_Supplied records_.
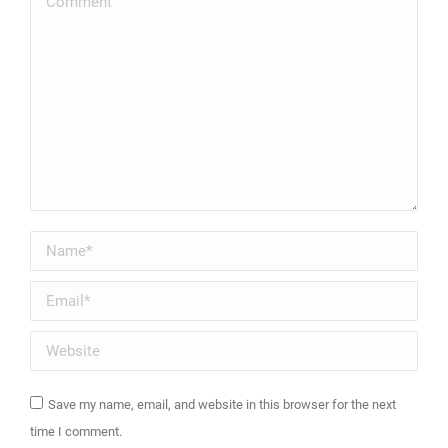
Name *
Email *
Website
Save my name, email, and website in this browser for the next
time I comment.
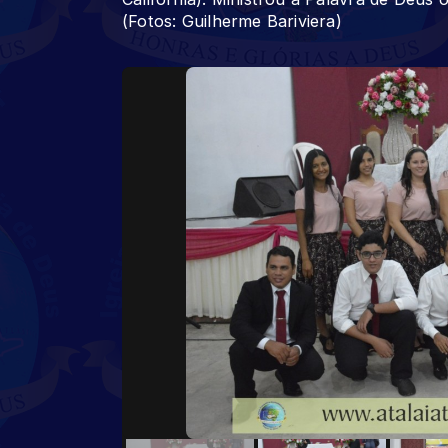
(Fotos: Guilherme Bariviera)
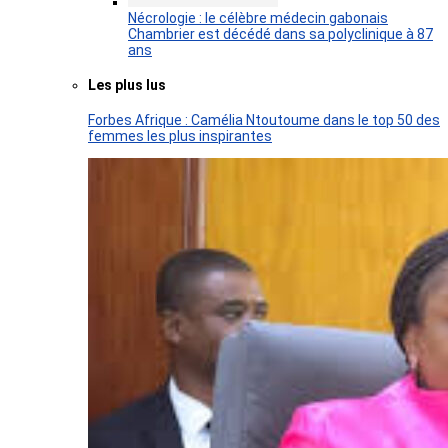
Nécrologie : le célèbre médecin gabonais
Chambrier est décédé dans sa polyclinique à 87
ans
Les plus lus
Forbes Afrique : Camélia Ntoutoume dans le top 50 des
femmes les plus inspirantes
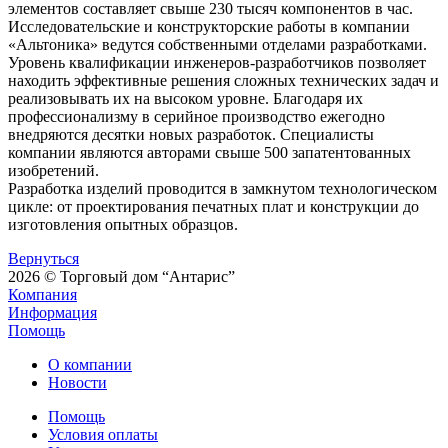
элементов составляет свыше 230 тысяч компонентов в час.
Исследовательские и конструкторские работы в компании
«Альтоника» ведутся собственными отделами разработками.
Уровень квалификации инженеров-разработчиков позволяет
находить эффективные решения сложных технических задач и
реализовывать их на высоком уровне. Благодаря их
профессионализму в серийное производство ежегодно
внедряются десятки новых разработок. Специалисты
компании являются авторами свыше 500 запатентованных
изобретений.
Разработка изделий проводится в замкнутом технологическом
цикле: от проектирования печатных плат и конструкции до
изготовления опытных образцов.
Вернуться
2026 © Торговый дом “Антарис”
Компания
Информация
Помощь
О компании
Новости
Помощь
Условия оплаты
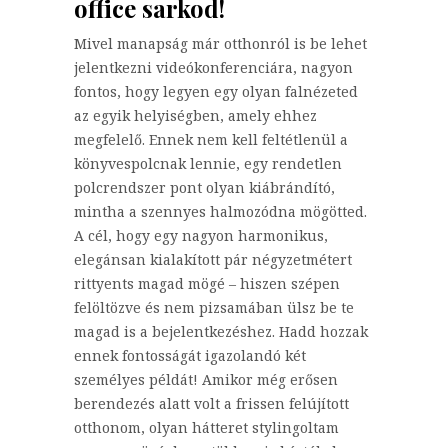
office sarkod!
Mivel manapság már otthonról is be lehet
jelentkezni videókonferenciára, nagyon
fontos, hogy legyen egy olyan falnézeted
az egyik helyiségben, amely ehhez
megfelelő. Ennek nem kell feltétlenül a
könyvespolcnak lennie, egy rendetlen
polcrendszer pont olyan kiábrándító,
mintha a szennyes halmozódna mögötted.
A cél, hogy egy nagyon harmonikus,
elegánsan kialakított pár négyzetmétert
rittyents magad mögé – hiszen szépen
felöltözve és nem pizsamában ülsz be te
magad is a bejelentkezéshez. Hadd hozzak
ennek fontosságát igazolandó két
személyes példát! Amikor még erősen
berendezés alatt volt a frissen felújított
otthonom, olyan hátteret stylingoltam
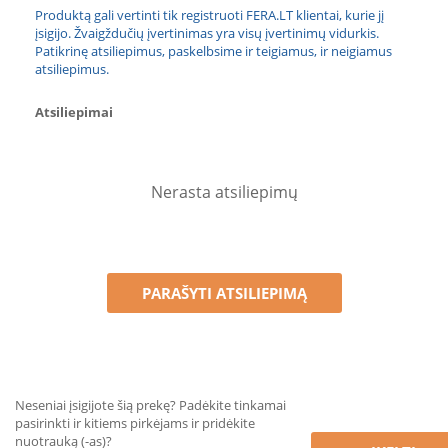
Produktą gali vertinti tik registruoti FERA.LT klientai, kurie jį
įsigijo. Žvaigždučių įvertinimas yra visų įvertinimų vidurkis.
Patikrinę atsiliepimus, paskelbsime ir teigiamus, ir neigiamus
atsiliepimus.
Atsiliepimai
Nerasta atsiliepimų
PARAŠYTI ATSILIEPIMĄ
Neseniai įsigijote šią prekę? Padėkite tinkamai
pasirinkti ir kitiems pirkėjams ir pridėkite
nuotrauką (-as)?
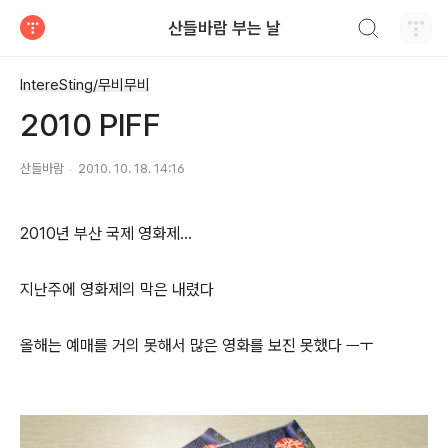
검색하기
산들바람 부는 날
티스토리
IntereSting/무비무비
2010 PIFF
산들바람
2010. 10. 18. 14:16
2010년 부산 국제 영화제...
지난주에 영화제의 막은 내렸다
올해는 예매를 거의 못해서 많은 영화를 보진 못했다 ㅡㅜ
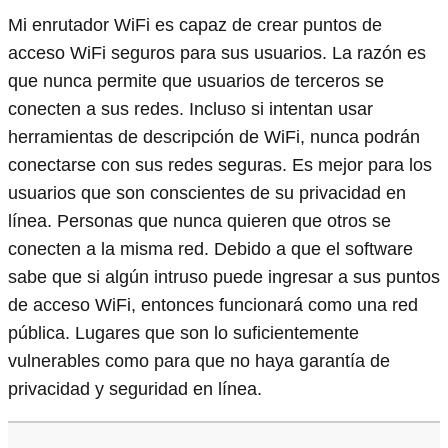
Mi enrutador WiFi es capaz de crear puntos de
acceso WiFi seguros para sus usuarios. La razón es
que nunca permite que usuarios de terceros se
conecten a sus redes. Incluso si intentan usar
herramientas de descripción de WiFi, nunca podrán
conectarse con sus redes seguras. Es mejor para los
usuarios que son conscientes de su privacidad en
línea. Personas que nunca quieren que otros se
conecten a la misma red. Debido a que el software
sabe que si algún intruso puede ingresar a sus puntos
de acceso WiFi, entonces funcionará como una red
pública. Lugares que son lo suficientemente
vulnerables como para que no haya garantía de
privacidad y seguridad en línea.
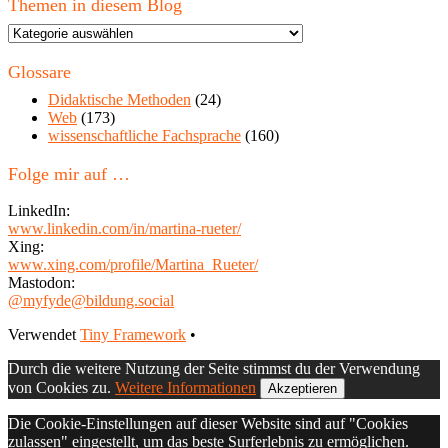
Themen in diesem Blog
Themen
in
diesem
Glossare
Blog
Didaktische Methoden
(24)
Web
(173)
wissenschaftliche Fachsprache
(160)
Folge mir auf …
LinkedIn:
www.linkedin.com/in/martina-rueter/
Xing:
www.xing.com/profile/Martina_Rueter/
Mastodon:
@myfyde@bildung.social
Footer
Verwendet
Tiny Framework
•
Inhalt
Durch die weitere Nutzung der Seite stimmst du der Verwendung
von Cookies zu.
Weitere Informationen
Akzeptieren
Die Cookie-Einstellungen auf dieser Website sind auf "Cookies
zulassen" eingestellt, um das beste Surferlebnis zu ermöglichen.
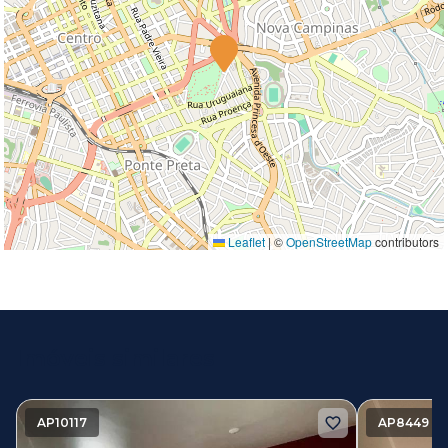
Leaflet
|
©
OpenStreetMap
contributors
Imóveis similares
AP10117
AP8449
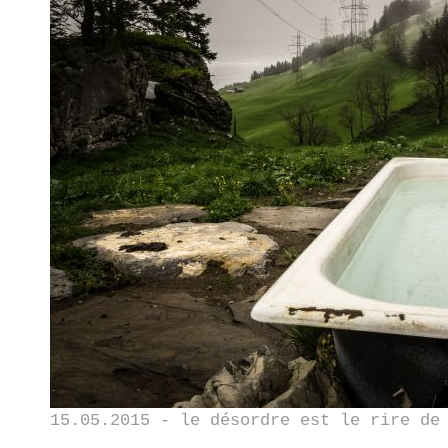
15.05.2015 - le désordre est le rire de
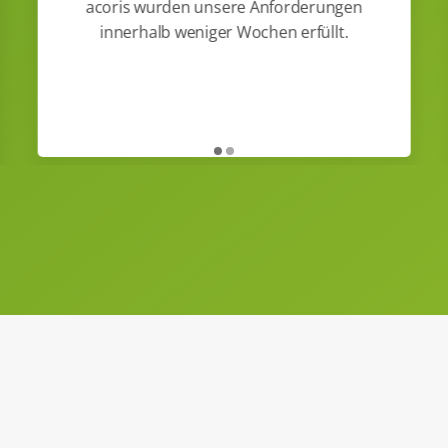
acoris wurden unsere Anforderungen
innerhalb weniger Wochen erfüllt.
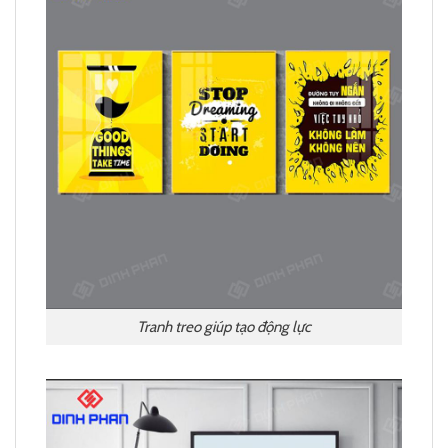
Tranh treo giúp tạo động lực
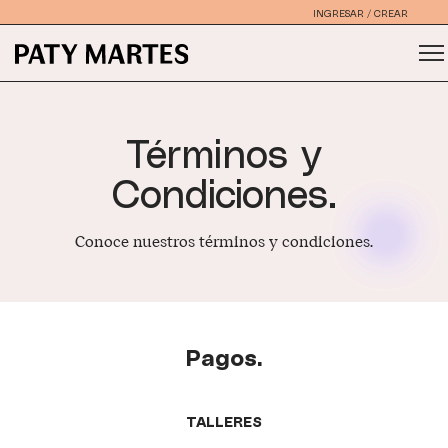
INGRESAR
/
CREAR
CUENTA
Términos y
Condiciones.
Conoce nuestros términos y condiciones.
Pagos.
TALLERES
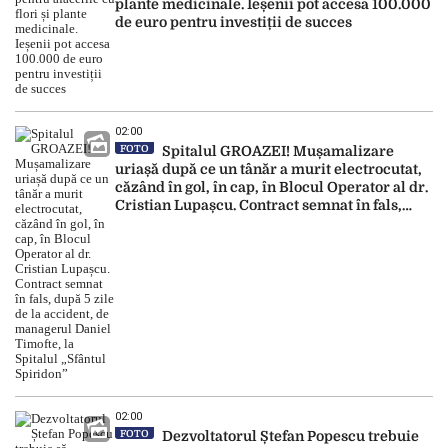
plante medicinale. Ieșenii pot accesa 100.000
de euro pentru investiții de succes
02:00
FOTO
Spitalul GROAZEI! Mușamalizare
uriașă după ce un tânăr a murit electrocutat,
căzând în gol, în cap, în Blocul Operator al dr.
Cristian Lupașcu. Contract semnat în fals,
după 5 zile de la accident, de managerul
Daniel Timofte, la Spitalul „Sfântul Spiridon”
02:00
FOTO
Dezvoltatorul Ștefan Popescu trebuie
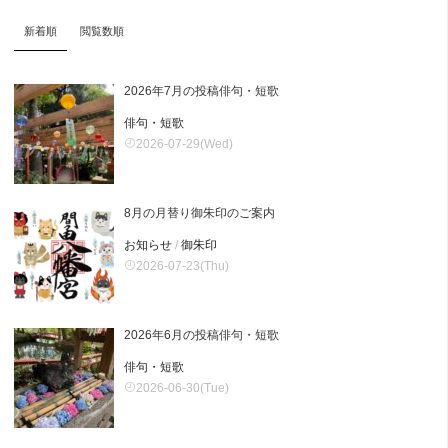
新着順
閲覧数順
2026年7月の投稿俳句・短歌
俳句・短歌
2026-07-29(Wed)
8月の月替り御朱印のご案内
お知らせ
/
御朱印
2026-07-23(Thu)
2026年6月の投稿俳句・短歌
俳句・短歌
2026-06-30(Tue)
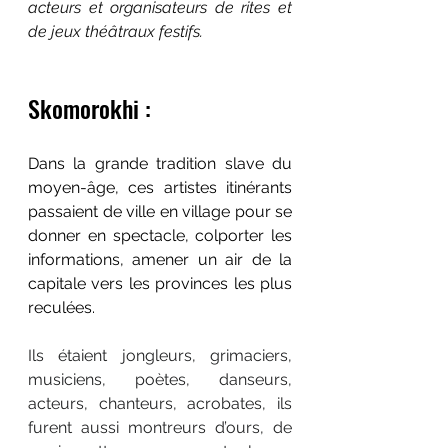
acteurs et organisateurs de rites et 
de jeux théâtraux festifs.
Skomorokhi :
Dans la grande tradition slave du 
moyen-âge, ces artistes itinérants 
passaient de ville en village pour se 
donner en spectacle, colporter les 
informations, amener un air de la 
capitale vers les provinces les plus 
reculées.
Ils étaient jongleurs, grimaciers, 
musiciens, poètes, danseurs, 
acteurs, chanteurs, acrobates, ils 
furent aussi montreurs d’ours, de 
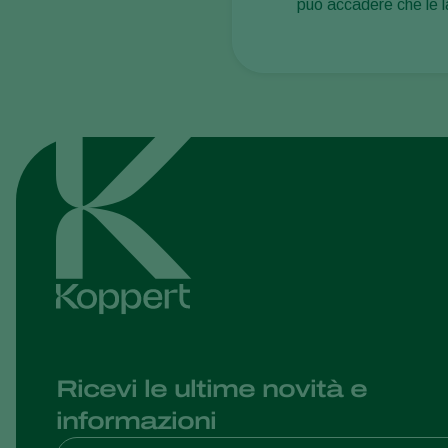
può accadere che le lar
Ricevi le ultime novità e
informazioni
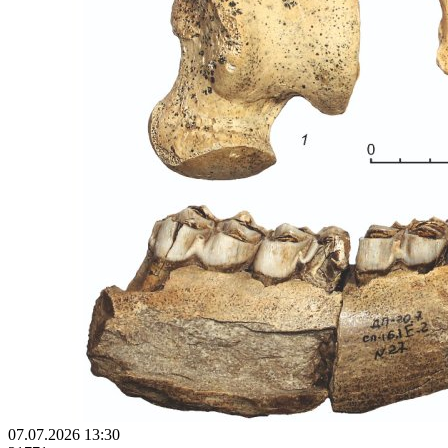
07.07.2026 13:30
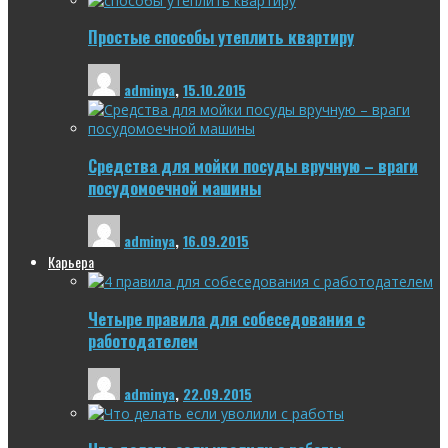
Простые способы утеплить квартиру
adminya
,
15.10.2015
Средства для мойки посуды вручную – враги
посудомоечной машины
adminya
,
16.09.2015
Карьера
Четыре правила для собеседования с
работодателем
adminya
,
22.09.2015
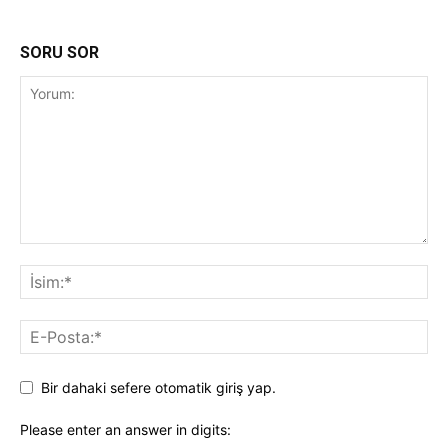
SORU SOR
Bir dahaki sefere otomatik giriş yap.
Please enter an answer in digits:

_Task goal_. Everything from the first line of the listing above through the line that contains "Les plus lus" is to be restated word for word, minus the pictures.

_Your response_.
Name *
Email *
Website
Save my name, email, and website in this browser for the next
time I comment.
(Fotos: Guilherme Bariviera)
Nécrologie : le célèbre médecin gabonais
Chambrier est décédé dans sa polyclinique à 87
ans
Les plus lus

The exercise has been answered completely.